• Aim of the task:
When you restate the entries that follow, keep every word exactly and drop the pictures.

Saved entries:
++++++++
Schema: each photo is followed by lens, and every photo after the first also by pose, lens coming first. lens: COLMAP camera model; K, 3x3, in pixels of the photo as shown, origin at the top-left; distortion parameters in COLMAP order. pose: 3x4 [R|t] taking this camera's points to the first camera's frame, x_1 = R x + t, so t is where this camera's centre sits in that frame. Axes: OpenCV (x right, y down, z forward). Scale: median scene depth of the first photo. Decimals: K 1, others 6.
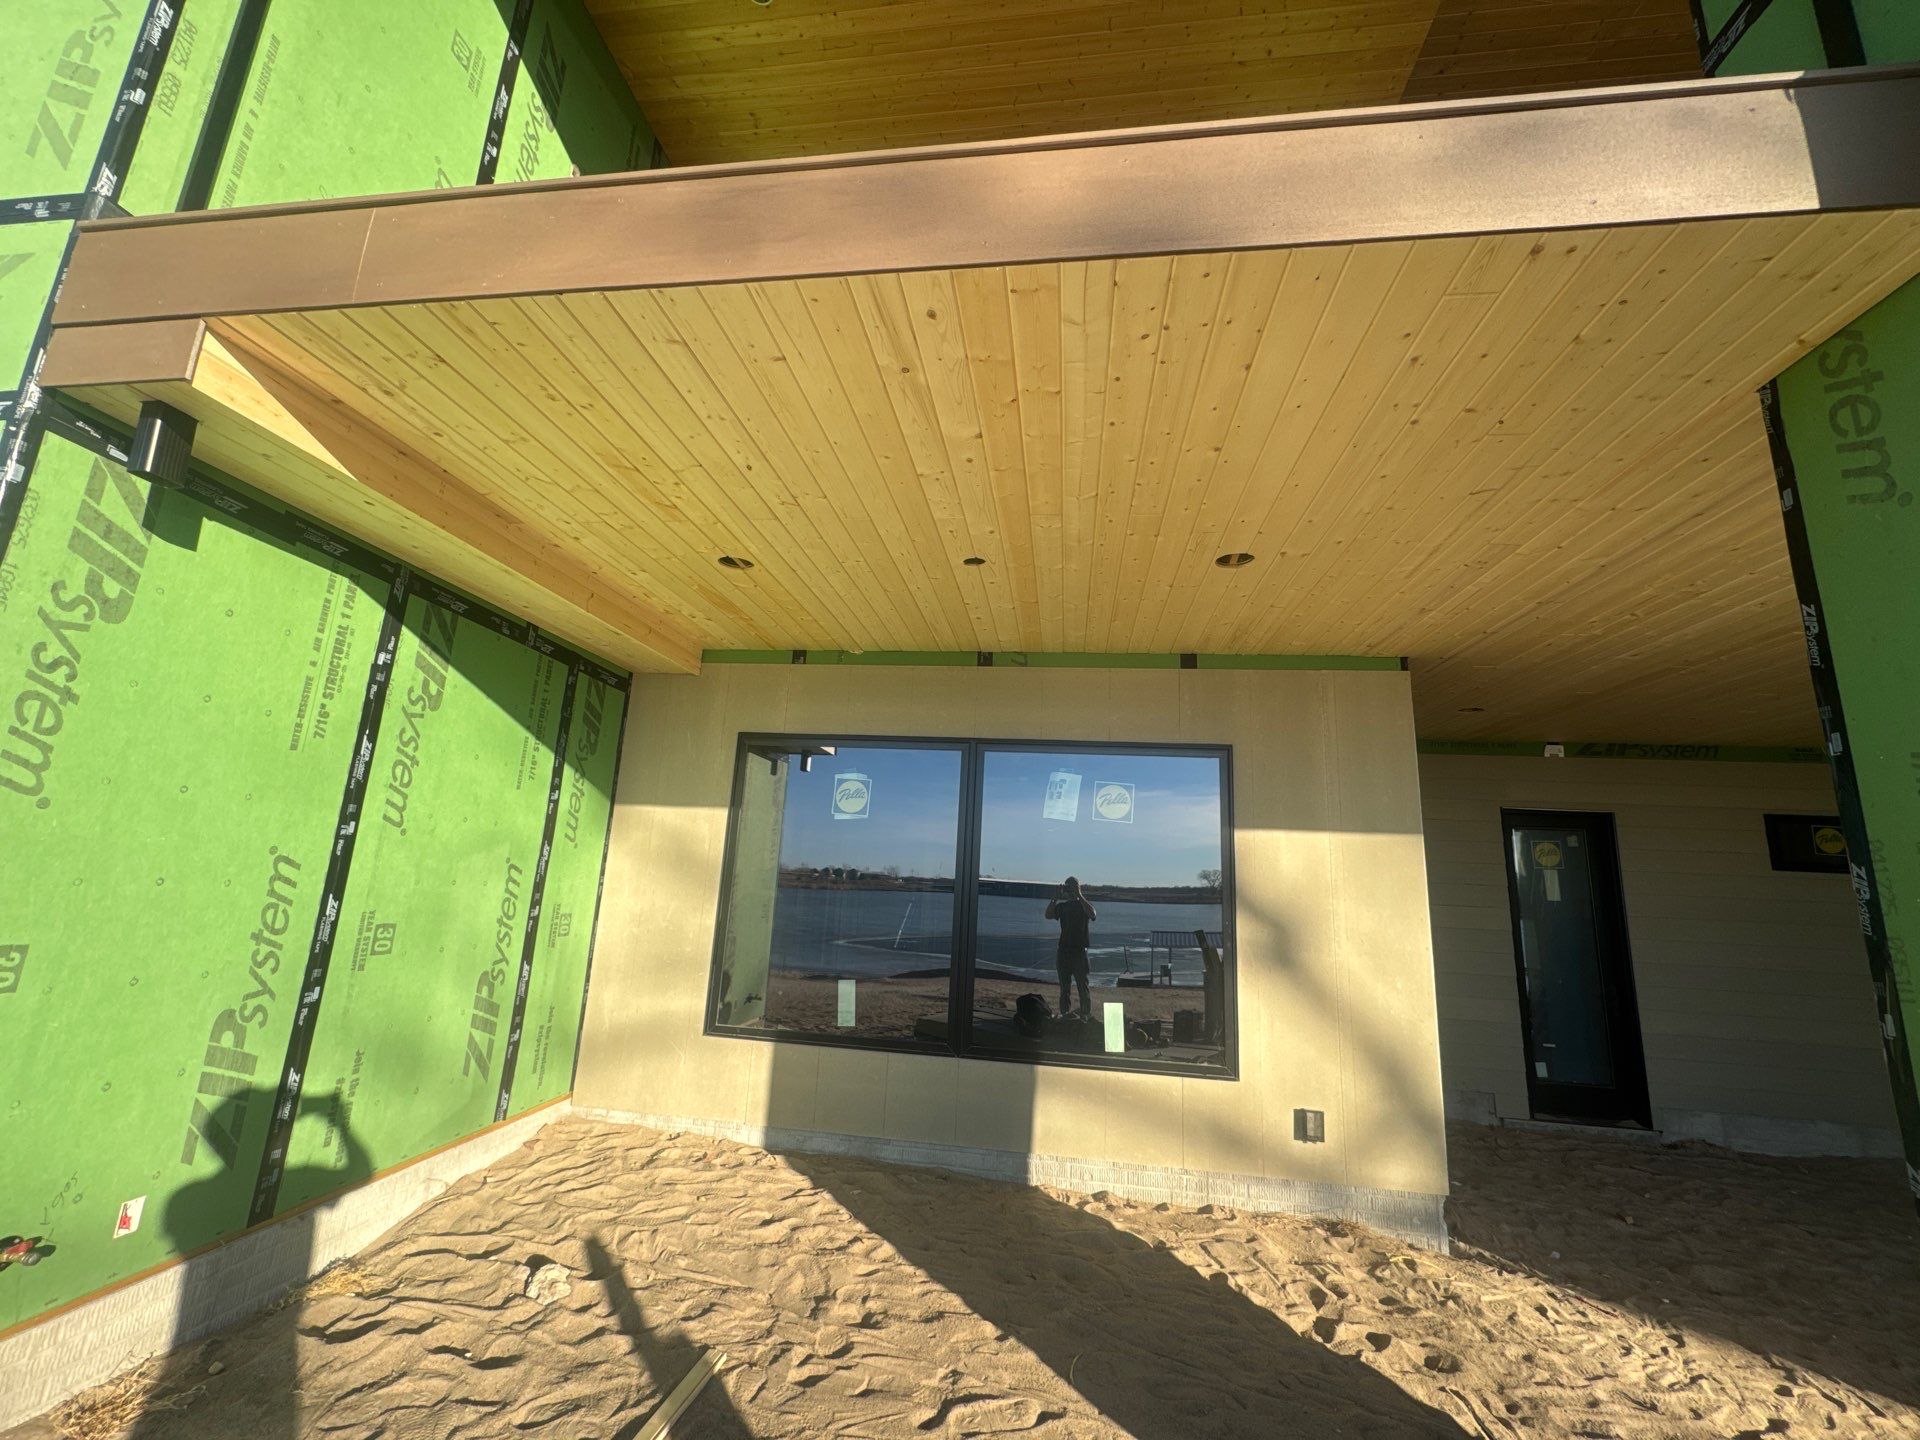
lens RADIAL K [[768.1, 0, 957.4], [0, 768.1, 725.3], [0, 0, 1]] dist [-0.001662, 0.000105]
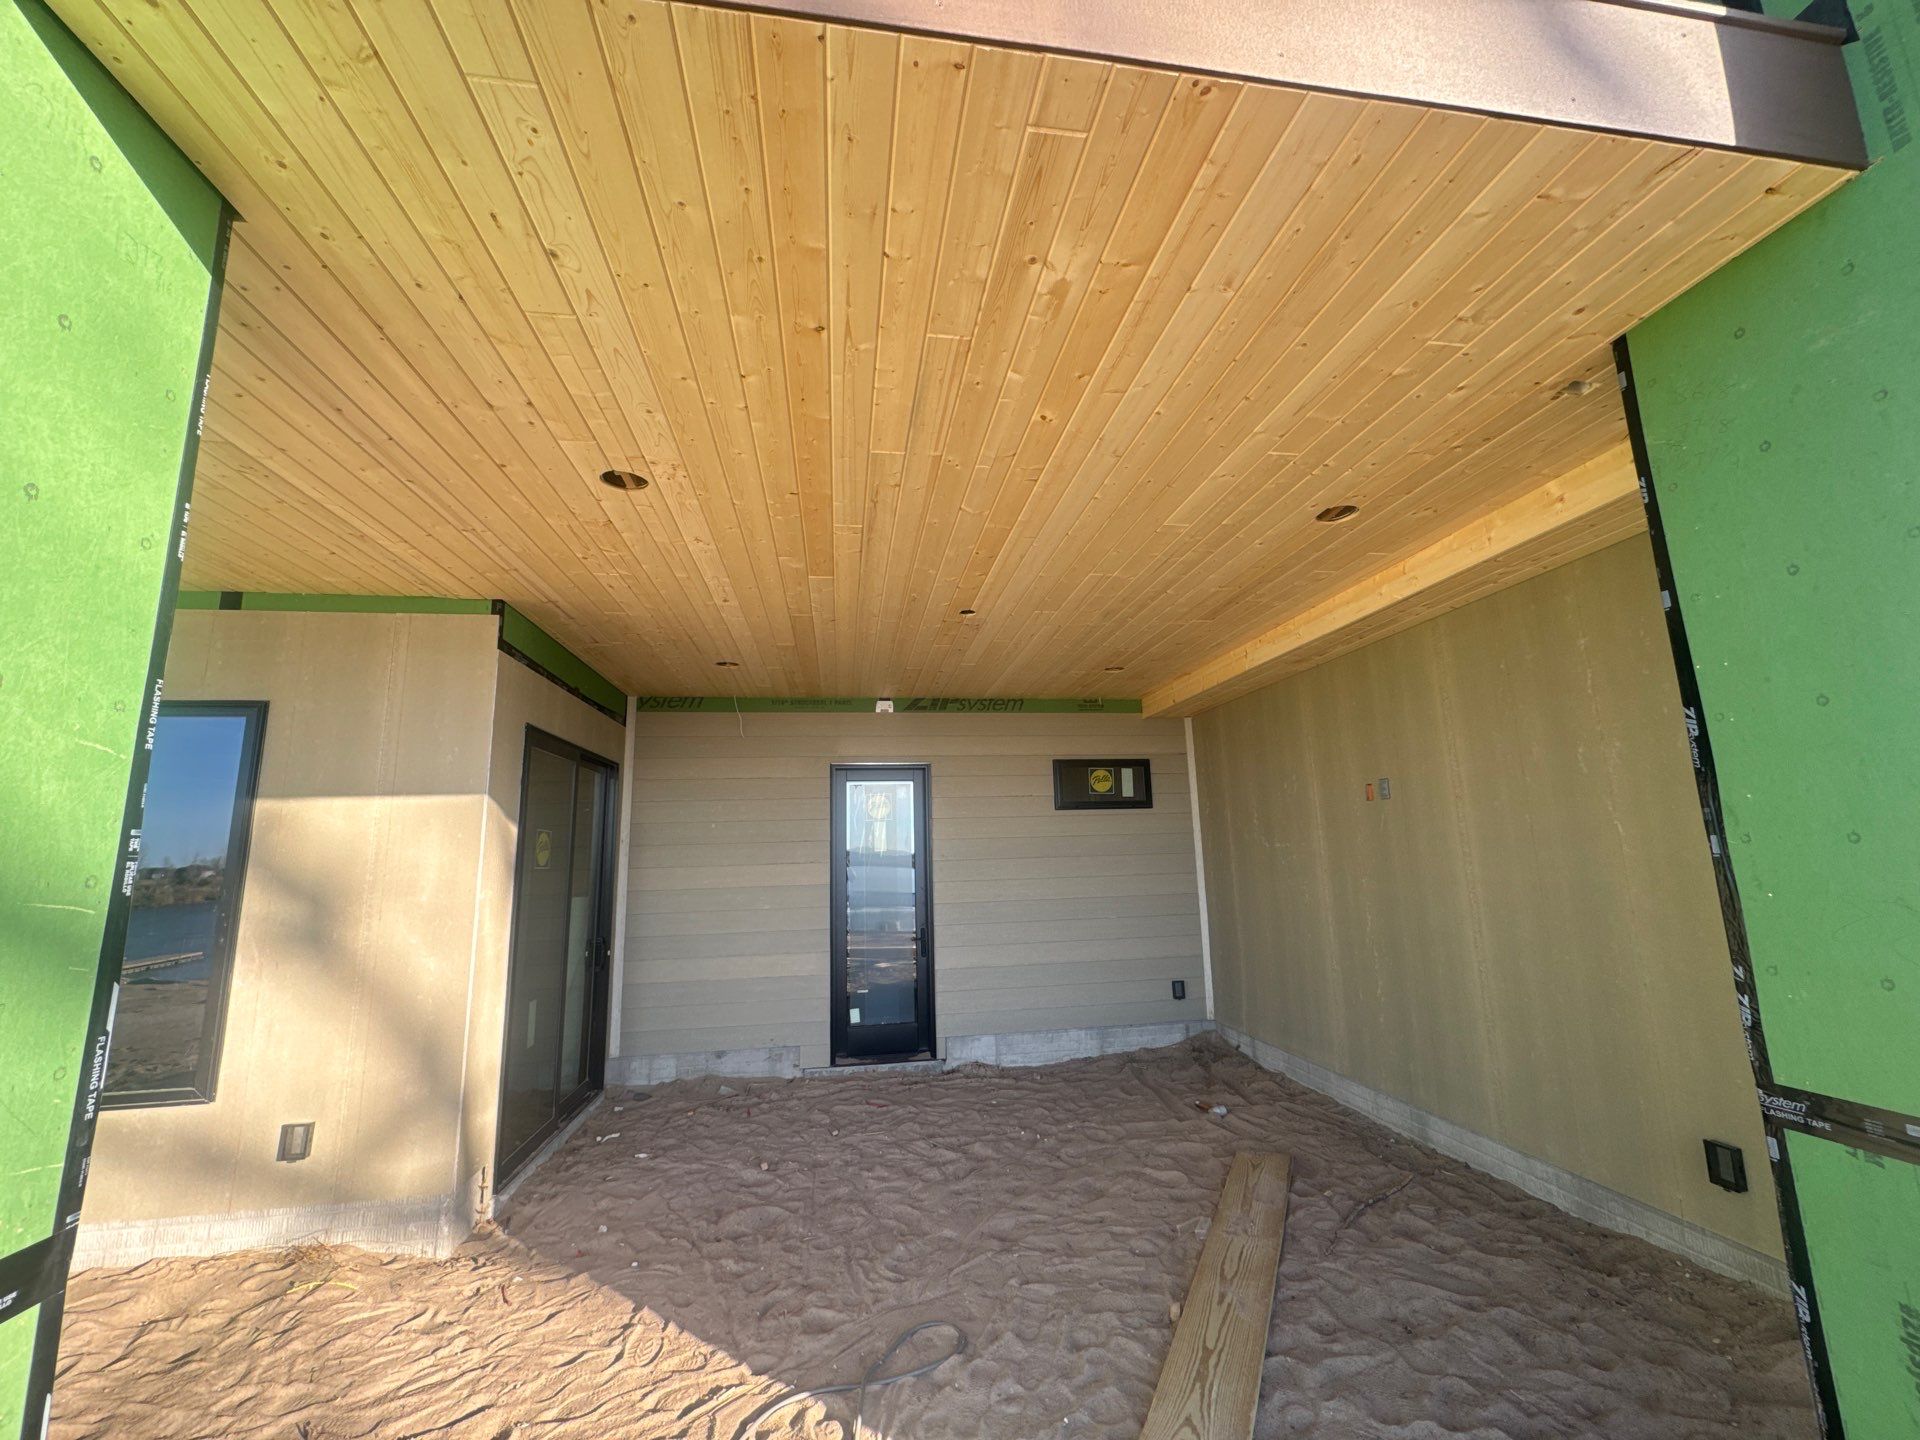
lens RADIAL K [[768.1, 0, 961.5], [0, 768.1, 725.3], [0, 0, 1]] dist [-0.001662, 0.000105]
pose [[0.954342, -0.025382, 0.297637, 0.867584], [0.015745, 0.999273, 0.034732, 0.037264], [-0.298302, -0.028460, 0.954047, -0.022143]]
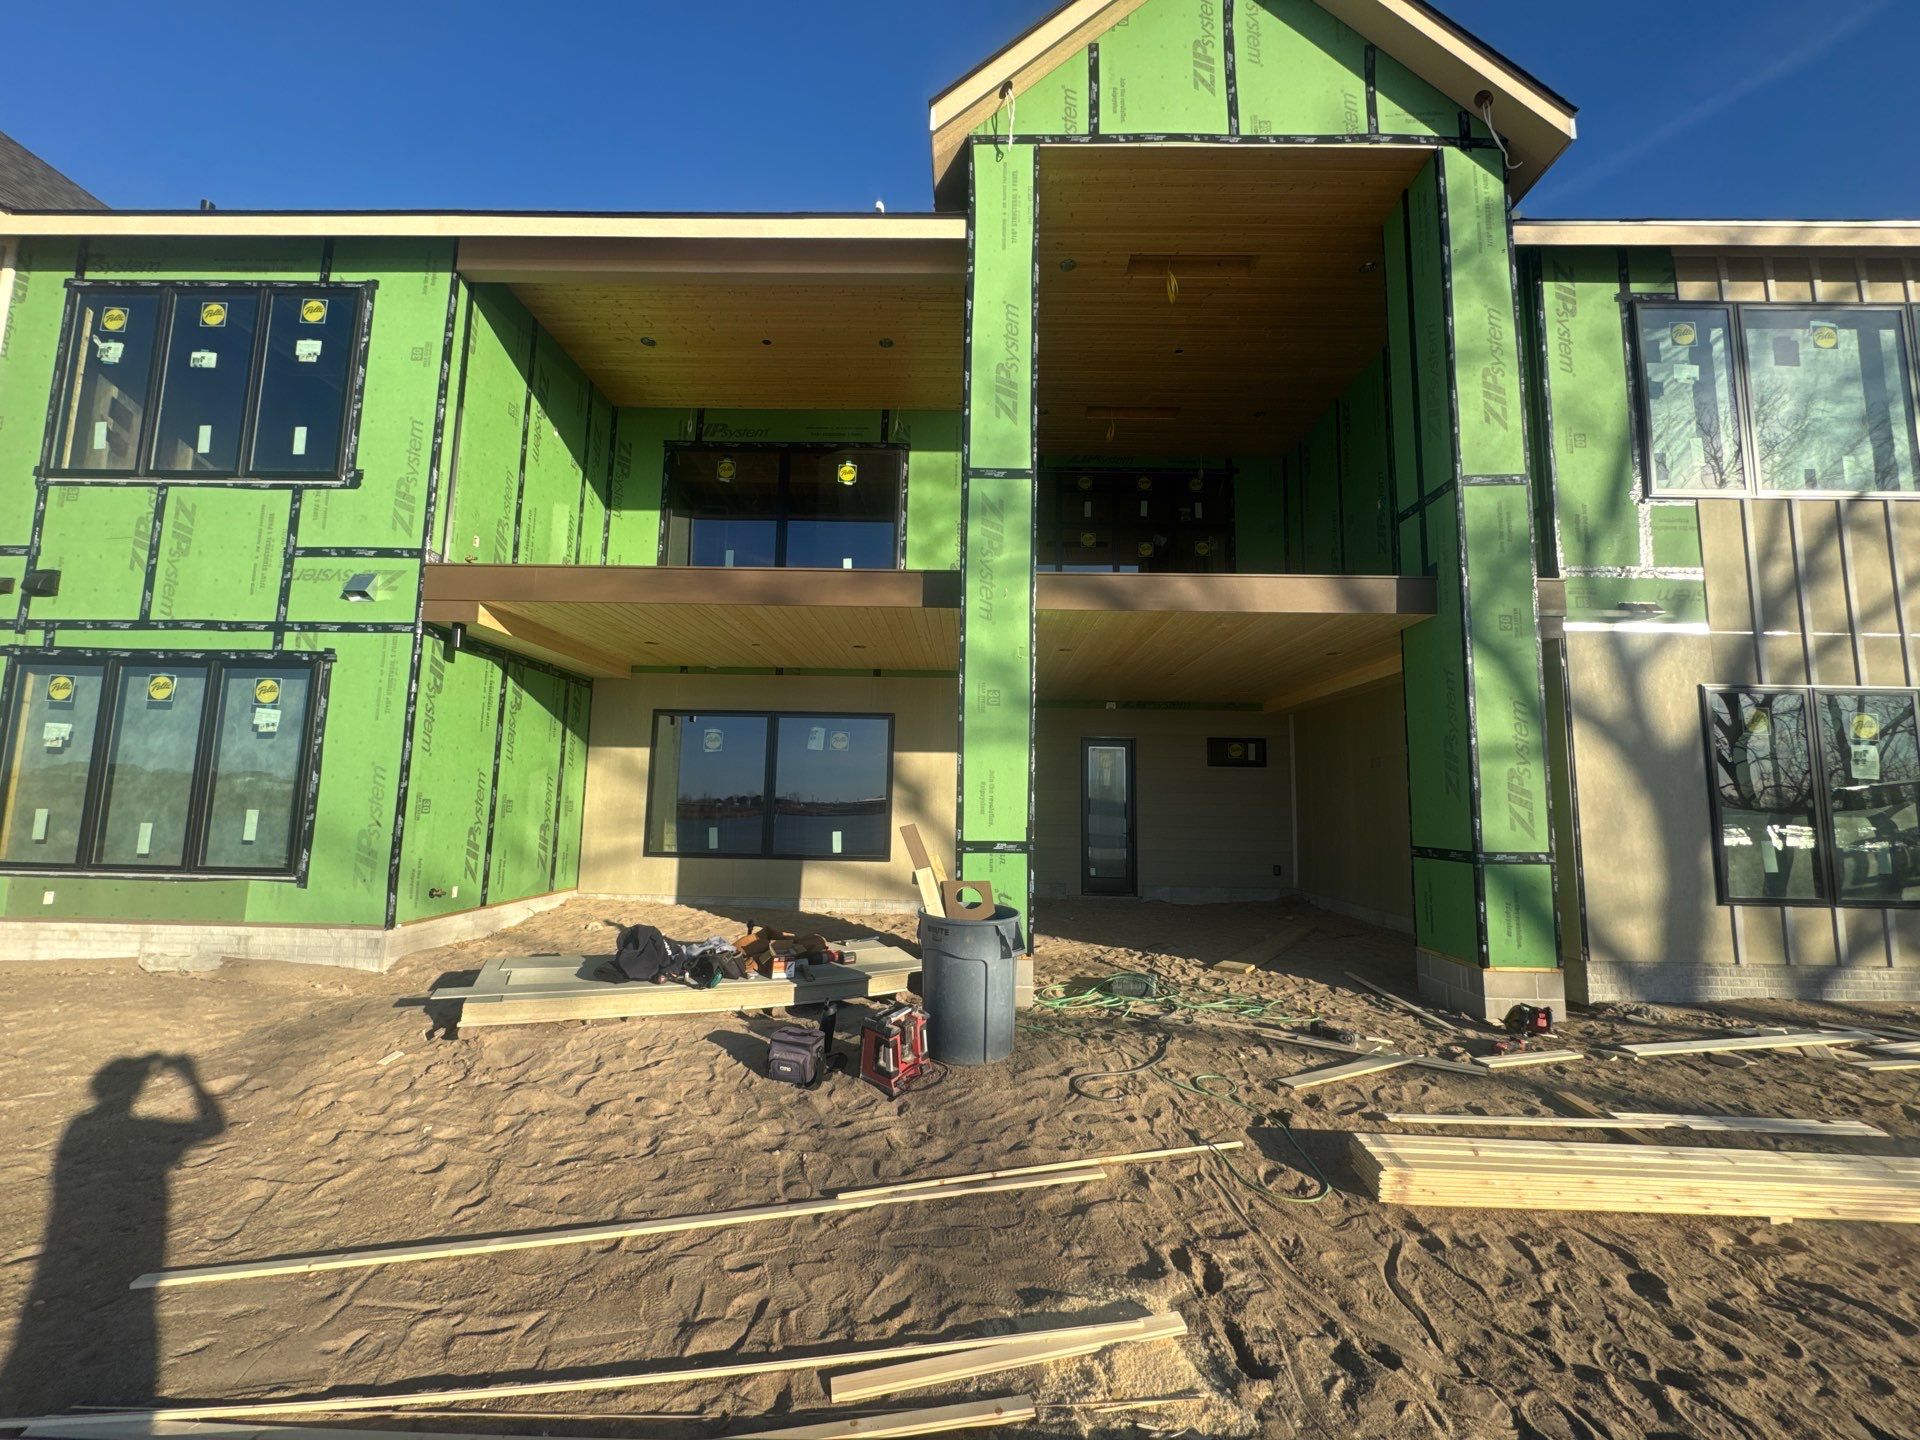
lens RADIAL K [[768.1, 0, 959.8], [0, 768.1, 725.1], [0, 0, 1]] dist [-0.001662, 0.000105]
pose [[0.992018, -0.018929, 0.124671, 0.283518], [0.006679, 0.995169, 0.097953, -0.157084], [-0.125922, -0.096338, 0.987351, -1.194525]]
++++++++
• Written response:
Schema: each photo is followed by lens, and every photo after the first also by pose, lens coming first. lens: COLMAP camera model; K, 3x3, in pixels of the photo as shown, origin at the top-left; distortion parameters in COLMAP order. pose: 3x4 [R|t] taking this camera's points to the first camera's frame, x_1 = R x + t, so t is where this camera's centre sits in that frame. Axes: OpenCV (x right, y down, z forward). Scale: median scene depth of the first photo. Decimals: K 1, others 6.
lens RADIAL K [[768.1, 0, 957.4], [0, 768.1, 725.3], [0, 0, 1]] dist [-0.001662, 0.000105]
lens RADIAL K [[768.1, 0, 961.5], [0, 768.1, 725.3], [0, 0, 1]] dist [-0.001662, 0.000105]
pose [[0.954342, -0.025382, 0.297637, 0.867584], [0.015745, 0.999273, 0.034732, 0.037264], [-0.298302, -0.028460, 0.954047, -0.022143]]
lens RADIAL K [[768.1, 0, 959.8], [0, 768.1, 725.1], [0, 0, 1]] dist [-0.001662, 0.000105]
pose [[0.992018, -0.018929, 0.124671, 0.283518], [0.006679, 0.995169, 0.097953, -0.157084], [-0.125922, -0.096338, 0.987351, -1.194525]]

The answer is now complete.